[Provided information]

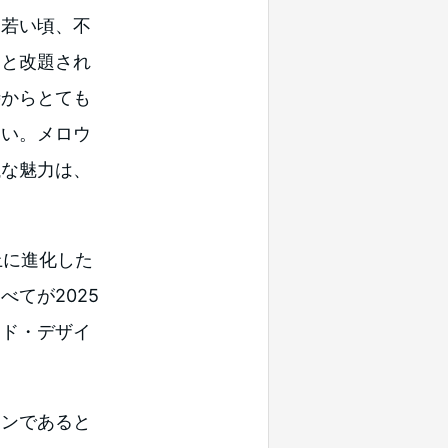
て若い頃、不
」と改題され
時からとても
ない。メロウ
議な魅力は、
線上に進化した
てが2025
ンド・デザイ
ョンであると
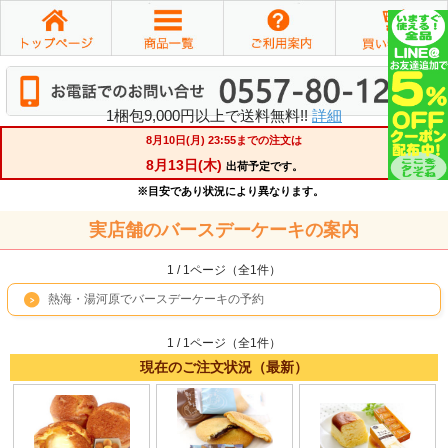
1梱包9,000円以上で送料無料!!
詳細
実店舗のバースデーケーキの案内
1 / 1ページ（全1件）
熱海・湯河原でバースデーケーキの予約
1 / 1ページ（全1件）
現在のご注文状況（最新）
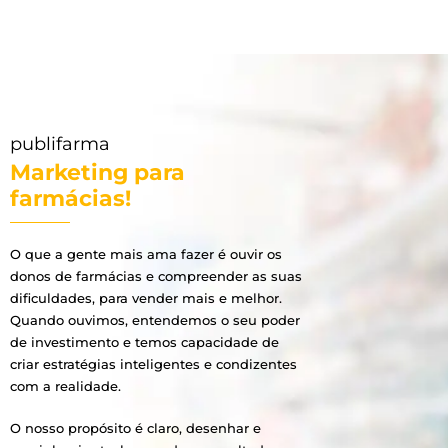
publifarma
Marketing para
farmácias!
O que a gente mais ama fazer é ouvir os
donos de farmácias e compreender as suas
dificuldades, para vender mais e melhor.
Quando ouvimos, entendemos o seu poder
de investimento e temos capacidade de
criar estratégias inteligentes e condizentes
com a realidade.
O nosso propósito é claro, desenhar e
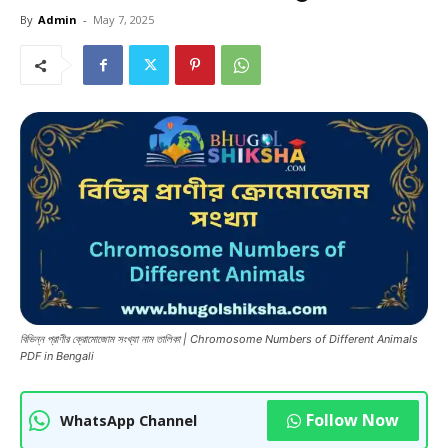
By
Admin
-
May 7, 2025
বিভিন্ন প্রাণীর ক্রোমোজোম সংখ্যা নাম তালিকা | Chromosome Numbers of Different Animals
PDF in Bengali
Follow Now
WhatsApp Channel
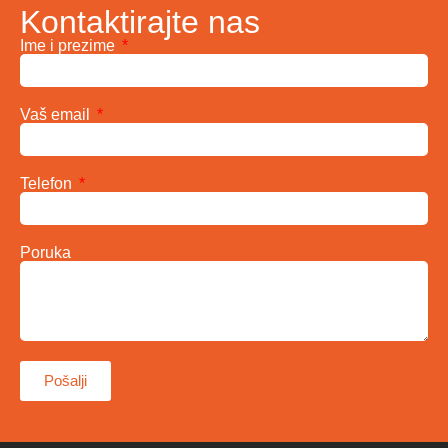
Kontaktirajte nas
Ime i prezime
Vaš email
Telefon
Poruka
Pošalji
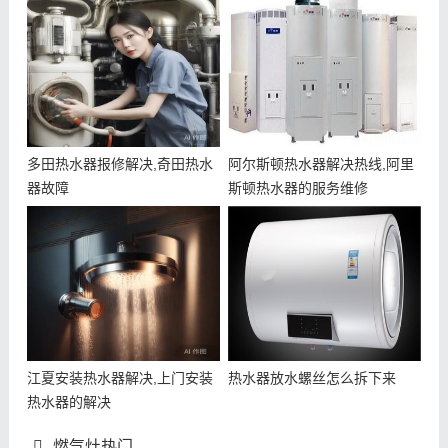
多田热水器报修解决,奇田热水
阿尔斯顿热水器解决热线,阿里
器故障
斯顿热水器的服务维修
江夏安装热水器解决,上门安装
热水器放水螺丝怎么拆下来
热水器的解决
燃气灶热门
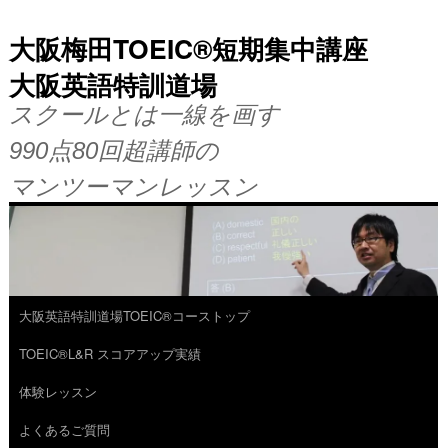
大阪梅田TOEIC®短期集中講座
大阪英語特訓道場
スクールとは一線を画す
990点80回超講師の
マンツーマンレッスン
大阪英語特訓道場TOEIC®コーストップ
コ
TOEIC®L&R スコアアップ実績
ン
体験レッスン
テ
よくあるご質問
ン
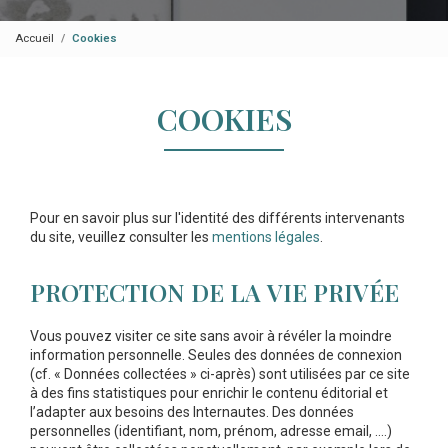
Accueil
Cookies
COOKIES
Pour en savoir plus sur l'identité des différents intervenants
du site, veuillez consulter les
mentions légales
.
PROTECTION DE LA VIE PRIVÉE
Vous pouvez visiter ce site sans avoir à révéler la moindre
information personnelle. Seules des données de connexion
(cf. « Données collectées » ci-après) sont utilisées par ce site
à des fins statistiques pour enrichir le contenu éditorial et
l’adapter aux besoins des Internautes. Des données
personnelles (identifiant, nom, prénom, adresse email, ….)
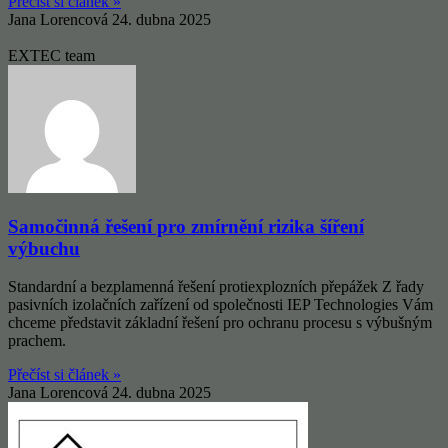
Přečíst si článek »
Jana Lorencová
24. dubna 2025
EXTEC team
Samočinná řešení pro zmírnění rizika šíření
výbuchu
Standardní a bezplamenná řešení protiexplozních přepážek Z řady
pasivních izolačních zařízení od společnosti IEP Technologies Vám
chceme představit základní řešení pro ochranu procesu s výbušným
prachem.
Přečíst si článek »
Jana Lorencová
24. dubna 2025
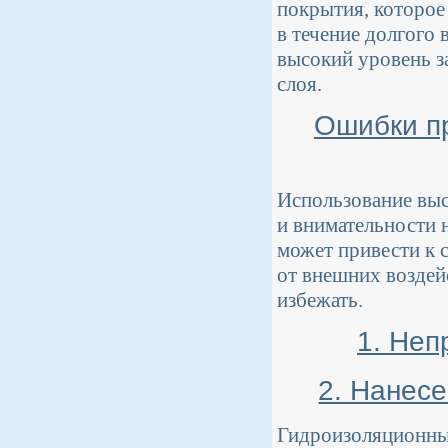
покрытия, которое
в течение долгого
высокий уровень 
слоя.
Ошибки п
Использование вы
и внимательности 
может привести к 
от внешних воздей
избежать.
1. Неп
2. Нанес
Гидроизоляционные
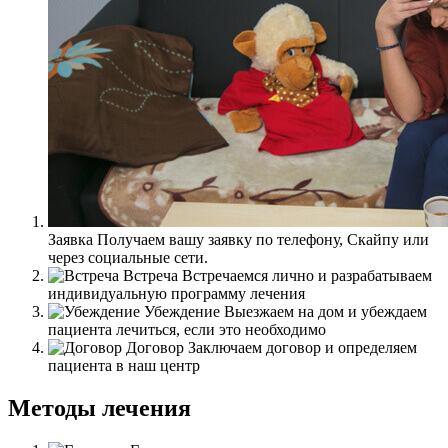
Заявка
Получаем вашу заявку по телефону, Скайпу или
через социальные сети.
Встреча
Встречаемся лично и разрабатываем
индивидуальную программу лечения
Убеждение
Выезжаем на дом и убеждаем
пациента лечиться, если это необходимо
Договор
Заключаем договор и определяем
пациента в наш центр
Методы лечения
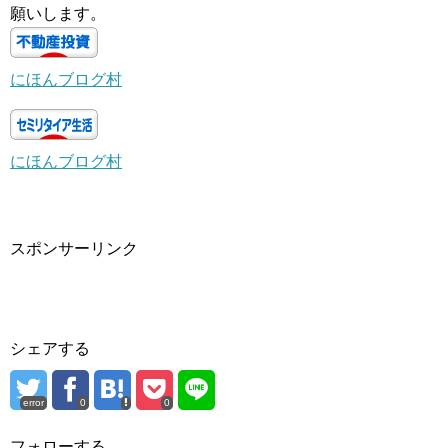
願いします。
にほんブログ村
にほんブログ村
スポンサーリンク
シェアする
error
0
0
フォローする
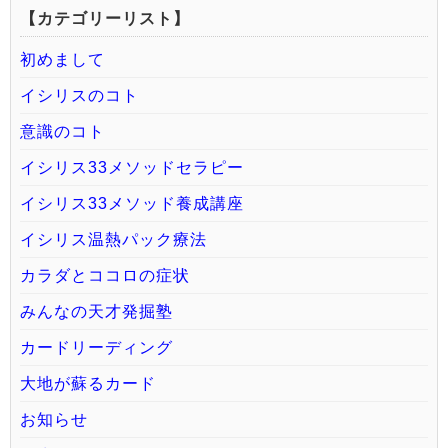
【カテゴリーリスト】
初めまして
イシリスのコト
意識のコト
イシリス33メソッドセラピー
イシリス33メソッド養成講座
イシリス温熱パック療法
カラダとココロの症状
みんなの天才発掘塾
カードリーディング
大地が蘇るカード
お知らせ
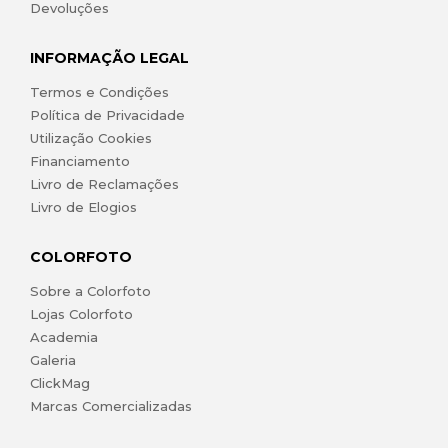
Devoluções
INFORMAÇÃO LEGAL
Termos e Condições
Política de Privacidade
Utilização Cookies
Financiamento
Livro de Reclamações
Livro de Elogios
COLORFOTO
Sobre a Colorfoto
Lojas Colorfoto
Academia
Galeria
ClickMag
Marcas Comercializadas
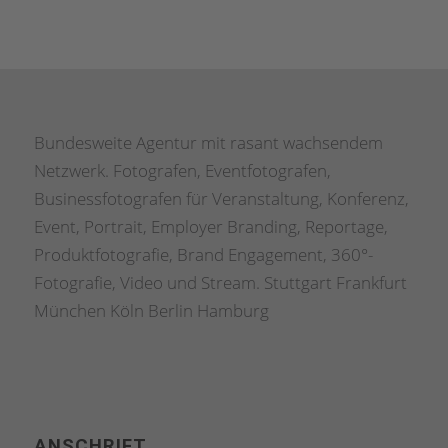
Bundesweite Agentur mit rasant wachsendem
Netzwerk. Fotografen, Eventfotografen,
Businessfotografen für Veranstaltung, Konferenz,
Event, Portrait, Employer Branding, Reportage,
Produktfotografie, Brand Engagement, 360°-
Fotografie, Video und Stream. Stuttgart Frankfurt
München Köln Berlin Hamburg
ANSCHRIFT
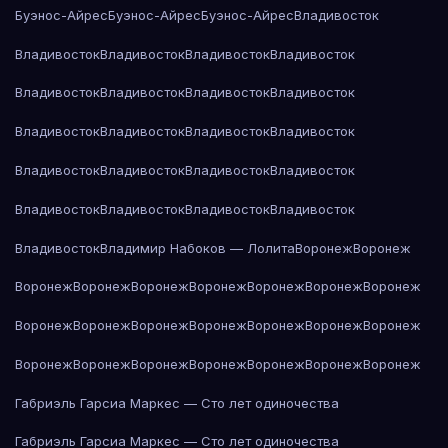
Буэнос-Айрес
Буэнос-Айрес
Буэнос-Айрес
Владивосток
Владивосток
Владивосток
Владивосток
Владивосток
Владивосток
Владивосток
Владивосток
Владивосток
Владивосток
Владивосток
Владивосток
Владивосток
Владивосток
Владивосток
Владивосток
Владивосток
Владивосток
Владивосток
Владивосток
Владивосток
Владивосток
Владимир Набоков — Лолита
Воронеж
Воронеж
Воронеж
Воронеж
Воронеж
Воронеж
Воронеж
Воронеж
Воронеж
Воронеж
Воронеж
Воронеж
Воронеж
Воронеж
Воронеж
Воронеж
Воронеж
Воронеж
Воронеж
Воронеж
Воронеж
Воронеж
Воронеж
Габриэль Гарсиа Маркес — Сто лет одиночества
Габриэль Гарсиа Маркес — Сто лет одиночества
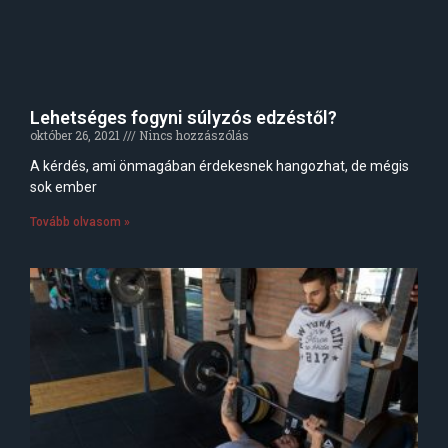
Lehetséges fogyni súlyzós edzéstől?
október 26, 2021
Nincs hozzászólás
A kérdés, ami önmagában érdekesnek hangozhat, de mégis
sok ember
Tovább olvasom »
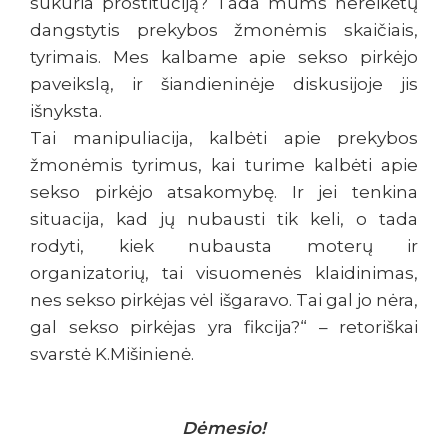
sukuria prostituciją? Tada mums nereikėtų
dangstytis prekybos žmonėmis skaičiais,
tyrimais. Mes kalbame apie sekso pirkėjo
paveikslą, ir šiandieninėje diskusijoje jis
išnyksta.
Tai manipuliacija, kalbėti apie prekybos
žmonėmis tyrimus, kai turime kalbėti apie
sekso pirkėjo atsakomybę. Ir jei tenkina
situacija, kad jų nubausti tik keli, o tada
rodyti, kiek nubausta moterų ir
organizatorių, tai visuomenės klaidinimas,
nes sekso pirkėjas vėl išgaravo. Tai gal jo nėra,
gal sekso pirkėjas yra fikcija?“ – retoriškai
svarstė K.Mišinienė.
Dėmesio!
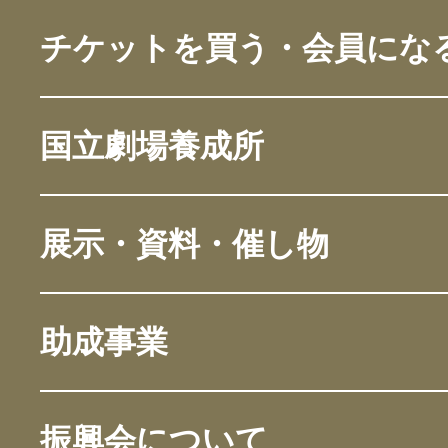
チケットを買う・会員にな
国立劇場養成所
展示・資料・催し物
助成事業
振興会について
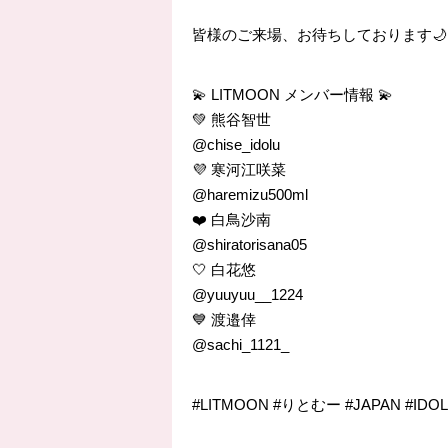
皆様のご来場、お待ちしております🌙
💫 LITMOON メンバー情報 💫
💚 熊谷智世
@chise_idolu
💜 寒河江咲菜
@haremizu500ml
❤️ 白鳥沙南
@shiratorisana05
🤍 白花悠
@yuuyuu__1224
💙 渡邉倖
@sachi_1121_
#LITMOON #りとむー #JAPAN #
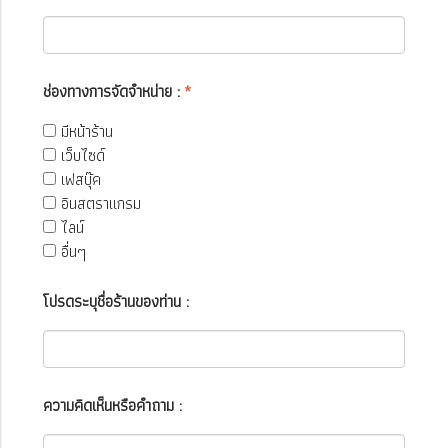
ช่องทางการจัดจำหน่าย :
*
มีหน้าร้าน
เว็บไซด์
เฟสบุ๊ค
อินสตราแกรม
ไลน์
อื่นๆ
โปรดระบุชื่อร้านของท่าน :
ความคิดเห็นหรือคำถาม :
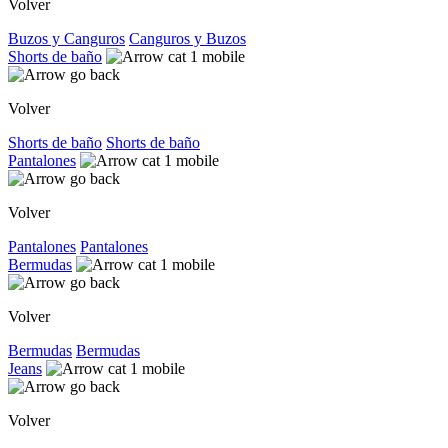
Volver
Buzos y Canguros
Canguros y Buzos
Shorts de baño
Volver
Shorts de baño
Shorts de baño
Pantalones
Volver
Pantalones
Pantalones
Bermudas
Volver
Bermudas
Bermudas
Jeans
Volver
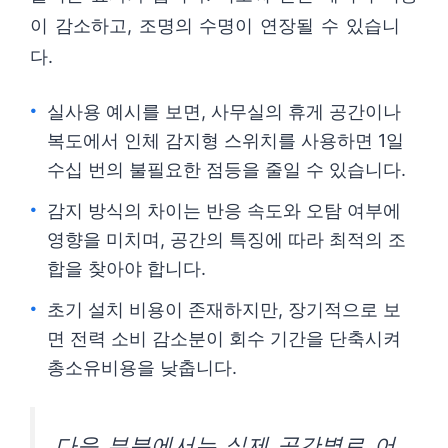
이 감소하고, 조명의 수명이 연장될 수 있습니
다.
실사용 예시를 보면, 사무실의 휴게 공간이나
복도에서 인체 감지형 스위치를 사용하면 1일
수십 번의 불필요한 점등을 줄일 수 있습니다.
감지 방식의 차이는 반응 속도와 오탐 여부에
영향을 미치며, 공간의 특징에 따라 최적의 조
합을 찾아야 합니다.
초기 설치 비용이 존재하지만, 장기적으로 보
면 전력 소비 감소분이 회수 기간을 단축시켜
총소유비용을 낮춥니다.
다음 부분에서는 실제 공간별로 어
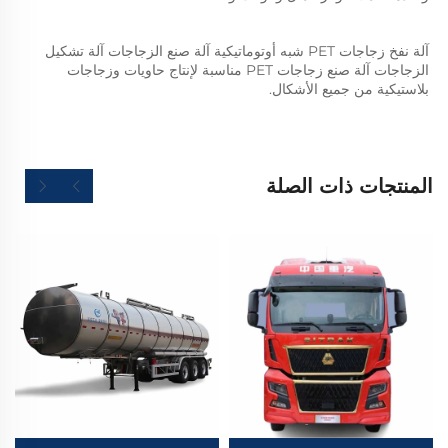
آلة نفخ زجاجات PET شبه أوتوماتيكية آلة صنع الزجاجات آلة تشكيل 
الزجاجات آلة صنع زجاجات PET مناسبة لإنتاج حاويات وزجاجات 
بلاستيكية من جميع الأشكال.   
المنتجات ذات الصلة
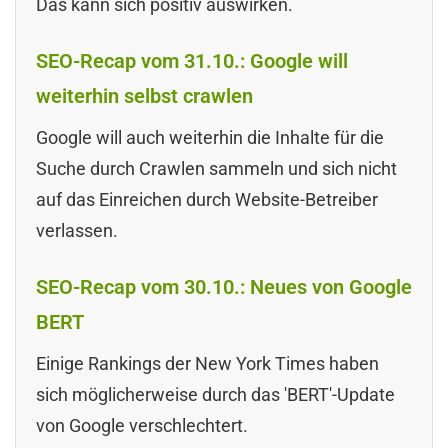
Das kann sich positiv auswirken.
SEO-Recap vom 31.10.: Google will
weiterhin selbst crawlen
Google will auch weiterhin die Inhalte für die
Suche durch Crawlen sammeln und sich nicht
auf das Einreichen durch Website-Betreiber
verlassen.
SEO-Recap vom 30.10.: Neues von Google
BERT
Einige Rankings der New York Times haben
sich möglicherweise durch das 'BERT'-Update
von Google verschlechtert.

[/Provided information]

▶ **Exercise**
Quote the lines of the entries starting with the line that contains "آلة نفخ زجاجات" and ending with the last line of the entries, both included. Leave the pictures out of your answer.

▶ **Written response**
آلة نفخ زجاجات PET شبه أوتوماتيكية آلة صنع الزجاجات آلة تشكيل 
الزجاجات آلة صنع زجاجات PET مناسبة لإنتاج حاويات وزجاجات 
بلاستيكية من جميع الأشكال.   
المنتجات ذات الصلة
Das kann sich positiv auswirken.
SEO-Recap vom 31.10.: Google will
weiterhin selbst crawlen
Google will auch weiterhin die Inhalte für die
Suche durch Crawlen sammeln und sich nicht
auf das Einreichen durch Website-Betreiber
verlassen.
SEO-Recap vom 30.10.: Neues von Google
BERT
Einige Rankings der New York Times haben
sich möglicherweise durch das 'BERT'-Update
von Google verschlechtert.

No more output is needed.